ElECtRosPRAY thrusters electrostatically emit and accelerate ions and/or charged droplets for thrust in the Isp range of 150–6000 seconds. A common choice of propellant for electric propulsion applications is the ionic liquid 1-ethyl-3-methylimidazolium bis (triflouromethylsulfonyl) imide (EMI-Im), which exhibits the favorable properties of low vapor pressure, high conductivity, and low viscosity. Electrospray devices offer unique benefits including passive propellant flow, unpressurized propellant storage, and a wide range of thrust-to-power ratio for devices. The primary drawback of electrospray thrusters is the short lifetimes of existing devices. 1 Current efforts at the University of California, Los Angeles (UCLA) Plasma and Space Propulsion Laboratory (PSPL) are focused on investigating lifetime and performance of electrospray thrusters, 2 specifically the Colloid Microthruster Technology (CMT) for the Laser Interferometer Space Antenna (LISA) project.
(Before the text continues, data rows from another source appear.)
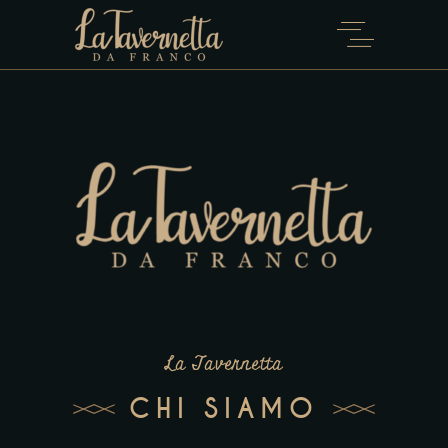
La Tavernetta
CHI SIAMO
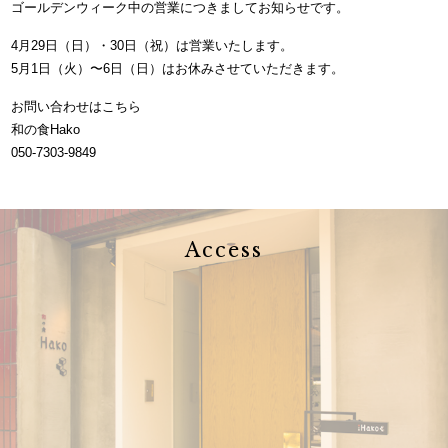
ゴールデンウィーク中の営業につきましてお知らせです。
4月29日（日）・30日（祝）は営業いたします。
5月1日（火）〜6日（日）はお休みさせていただきます。
お問い合わせはこちら
和の食Hako
050-7303-9849
Access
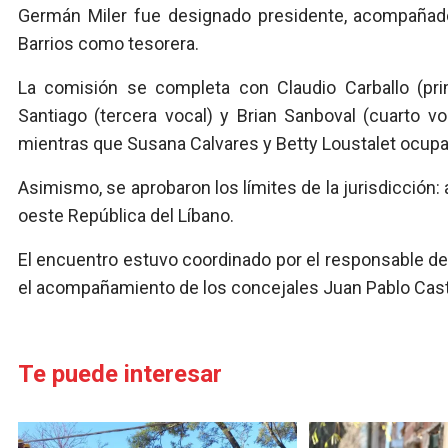
Germán Miler fue designado presidente, acompañad
Barrios como tesorera.
La comisión se completa con Claudio Carballo (pri
Santiago (tercera vocal) y Brian Sanboval (cuarto vo
mientras que Susana Calvares y Betty Loustalet ocupa
Asimismo, se aprobaron los límites de la jurisdicción:
oeste República del Líbano.
El encuentro estuvo coordinado por el responsable del
el acompañamiento de los concejales Juan Pablo Cast
Te puede interesar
As part of this effort, several mechanisms contributing to lifetime reduction of electrospray devices have been identified and are presented in. 1, 3–6 The primary concern for electrospray lifetime is overspray, where propellant at wide plume angles impinges on the extractor and accelerator grids/electrodes. Addressing this failure mechanism requires a rigorous understanding of the plume profiles, specifically the mass flux and current density profiles. While electrospray plume current density profiles for devices operated in dropletmode using EMI-Im propellant have been previously measured, 7 the existing data are not resolved to high half-angles that are of significance for lifetime investigation efforts. Additionally, the only measurements of mass flux of EMI-Im were conducted for an externally-wetted emitter operated in a low flow rate regime, 8 and indicated negative flux beyond 20◦ in the high half-angle region that is of significance for lifetime investigation. Using data-fitting techniques on these measurements to extrapolate the properties at high half-angles has proved challenging as uncertainty overwhelms the data fit values beyond the range of the experimental data. Current density and mass flux measurements in the large half-angle regions (impingement regions) can greatly improve understanding of electrospray performance and lifetime. The objective of this study is to obtain and analyze charge-and mass-flux measurements of an ionic liquid electrospray plume to investigate implications on thruster performance and lifetime.